No Fórum de Davos, o CEO da Nvidia, Jensen Huang, apresentou os marcos mais importantes no desenvolvimento da IA ao longo do último ano, que, segundo ele, mudaram radicalmente a perceção das capacidades dos modelos modernos. Não se trata apenas de melhorar o desempenho, trata-se de uma transição qualitativa para aplicações e capacidades fundamentalmente novas da inteligência artificial.
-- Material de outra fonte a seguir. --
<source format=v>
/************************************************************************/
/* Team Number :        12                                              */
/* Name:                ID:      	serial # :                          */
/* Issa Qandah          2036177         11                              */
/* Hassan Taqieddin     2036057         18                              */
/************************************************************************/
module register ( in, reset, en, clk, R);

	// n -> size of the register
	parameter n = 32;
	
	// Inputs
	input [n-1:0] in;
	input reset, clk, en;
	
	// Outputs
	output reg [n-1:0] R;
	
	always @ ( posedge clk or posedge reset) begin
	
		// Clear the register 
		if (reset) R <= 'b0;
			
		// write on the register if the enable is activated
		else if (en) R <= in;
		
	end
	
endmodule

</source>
De demos a soluções funcionais

Jensen Huang notou que, até recentemente, os modelos de IA eram propensos a alucinações e não podiam ser aplicados de forma fiável em tarefas reais. No entanto, ao longo do último ano, houve um avanço significativo — os modelos aprenderam não só a reproduzir informação, mas também a demonstrar capacidades cognitivas genuínas. Começaram a demonstrar capacidades de raciocínio, planeamento a longo prazo e a capacidade de responder a perguntas complexas sem formação prévia em cenários específicos.
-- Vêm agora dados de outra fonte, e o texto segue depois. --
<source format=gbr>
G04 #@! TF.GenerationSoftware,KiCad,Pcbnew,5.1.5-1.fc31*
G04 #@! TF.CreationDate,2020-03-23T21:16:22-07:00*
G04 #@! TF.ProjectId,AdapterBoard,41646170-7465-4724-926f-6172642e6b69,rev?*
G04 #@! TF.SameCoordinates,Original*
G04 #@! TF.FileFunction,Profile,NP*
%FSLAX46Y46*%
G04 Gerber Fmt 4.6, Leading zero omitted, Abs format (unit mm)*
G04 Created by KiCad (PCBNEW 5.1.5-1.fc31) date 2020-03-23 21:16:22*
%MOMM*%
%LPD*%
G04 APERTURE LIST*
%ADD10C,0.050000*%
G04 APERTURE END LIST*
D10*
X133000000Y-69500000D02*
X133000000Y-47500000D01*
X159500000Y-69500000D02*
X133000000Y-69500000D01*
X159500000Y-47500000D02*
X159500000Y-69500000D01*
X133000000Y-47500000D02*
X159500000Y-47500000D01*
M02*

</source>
São estas capacidades que formaram a base de uma nova classe de soluções – a chamada IA baseada em agentes, que pode agir de forma independente, tomar decisões e adaptar-se a novas situações. Isto significa passar de chatbots simples para assistentes inteligentes e completos, capazes de realizar tarefas complexas e em vários passos.

Democratizando Modelos: A Era do Código Aberto

A segunda conquista significativa, segundo o diretor da Nvidia, está relacionada com o florescimento do ecossistema dos modelos open source. O ponto de viragem surgiu quando o modelo de inferência funcional open-source, DeepSeek, apareceu pela primeira vez, que mostrou que as soluções de IA de alto desempenho já não eram monopólio das grandes corporações.

Esta inovação criou um ecossistema de modelos acessíveis que podem ser implementados e melhorados por empresas de todas as dimensões, laboratórios de investigação e instituições educativas. Isto levou a uma inovação acelerada e permitiu que investigadores e programadores em todo o mundo experimentassem as suas próprias aplicações de IA baseadas em modelos comprovados. A abertura e a acessibilidade já não são um obstáculo à introdução da inteligência artificial.

IA Física: Compreender a Realidade, Não Apenas Palavras

A terceira direção de progresso, identificada por Jensen Huang, representa uma etapa fundamentalmente nova no desenvolvimento da IA — a transição de modelos puramente linguísticos para sistemas capazes de compreender e interagir com o mundo físico. A IA física não se limita ao processamento de texto; Está ciente das leis da natureza e pode trabalhar com processos biológicos, reações químicas e fenómenos físicos.

Em particular, os modelos demonstraram a capacidade de analisar a dinâmica do fluxo de fluidos, calcular o comportamento de partículas elementares e até trabalhar com os conceitos da física quântica. Isto abre oportunidades sem precedentes para a investigação científica, o desenvolvimento de novos materiais e a solução de problemas complexos de engenharia que anteriormente exigiam o envolvimento de especialistas humanos.

Assim, diz Huang, a IA está a evoluir de uma ferramenta de processamento de informação para um parceiro humano pleno na cognição e transformação da realidade envolvente.